**TEXTO SELECIONADO:**
◆ ◆ ◆ ◆ ◆
A reportagem do portal SB24Horas teve acesso ao documento oficial encaminhado pelo Grupo de Atuação Especial de Defesa do Meio Ambiente (GAEMA-PCJ), órgão do Ministério Público, dentro do procedimento administrativo que trata da logística reversa de embalagens e da gestão de resíduos sólidos no município.
O ofício, assinado no âmbito do procedimento PAA.PP nº 1096.0000001/2022, foi encaminhado ao prefeito e também à presidência da Câmara Municipal. No documento, o Ministério Público solicita informações relacionadas à política de resíduos sólidos, coleta seletiva e às medidas que o município precisa adotar para atender às exigências legais sobre gestão de resíduos.
Entre as recomendações e encaminhamentos, está justamente a necessidade de adequação do sistema municipal de limpeza urbana e manejo de resíduos sólidos às determinações legais previstas na legislação ambiental e na Política Nacional de Resíduos Sólidos.
Nos bastidores políticos da cidade, a interpretação é de que uma das medidas que pode ser adotada pela administração municipal para cumprir essas exigências seria a implantação de uma taxa específica para custear o serviço de coleta e destinação do lixo, algo que já ocorre em diversos municípios brasileiros.
Votação pode ocorrer já nesta terça-feira
Segundo informações obtidas pela reportagem, um projeto relacionado à criação da taxa do lixo pode entrar em votação já na próxima sessão da Câmara Municipal, marcada para terça-feira, dia 31 de março de 2026.
A possibilidade de tramitação em caráter de urgência tem causado preocupação entre vereadores e também entre moradores, principalmente pelo fato de que, até o momento, não houve discussão pública ampla sobre o tema.
De acordo com fontes ouvidas pelo SB24Horas, não foi realizada audiência pública para debater a possível criação da taxa, etapa que normalmente ocorre quando projetos têm impacto financeiro direto sobre a população.
Outro ponto que chama atenção é que, segundo informações de bastidores do Legislativo, nem todos os vereadores teriam recebido detalhes completos sobre os valores que poderiam ser cobrados na eventual taxa de lixo.
◆ ◆ ◆ ◆ ◆
**LINHAS LISTADAS:**

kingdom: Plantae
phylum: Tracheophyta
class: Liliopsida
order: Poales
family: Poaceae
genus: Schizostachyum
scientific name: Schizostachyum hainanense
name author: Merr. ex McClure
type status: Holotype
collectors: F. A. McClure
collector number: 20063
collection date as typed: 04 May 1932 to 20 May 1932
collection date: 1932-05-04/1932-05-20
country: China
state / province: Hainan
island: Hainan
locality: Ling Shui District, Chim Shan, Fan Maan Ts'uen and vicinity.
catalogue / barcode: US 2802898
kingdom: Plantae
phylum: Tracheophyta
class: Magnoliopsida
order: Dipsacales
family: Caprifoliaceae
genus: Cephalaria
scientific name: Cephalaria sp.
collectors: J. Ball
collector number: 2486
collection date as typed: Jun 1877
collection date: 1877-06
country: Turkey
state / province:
◆ ◆ ◆ ◆ ◆
**TAREFA PROPOSTA:** Transcreva do texto selecionado o trecho que vai de "Votação pode ocorrer" até "sobre o tema.".

**PROBLEMA RESOLVIDO:**
Votação pode ocorrer já nesta terça-feira
Segundo informações obtidas pela reportagem, um projeto relacionado à criação da taxa do lixo pode entrar em votação já na próxima sessão da Câmara Municipal, marcada para terça-feira, dia 31 de março de 2026.
A possibilidade de tramitação em caráter de urgência tem causado preocupação entre vereadores e também entre moradores, principalmente pelo fato de que, até o momento, não houve discussão pública ampla sobre o tema.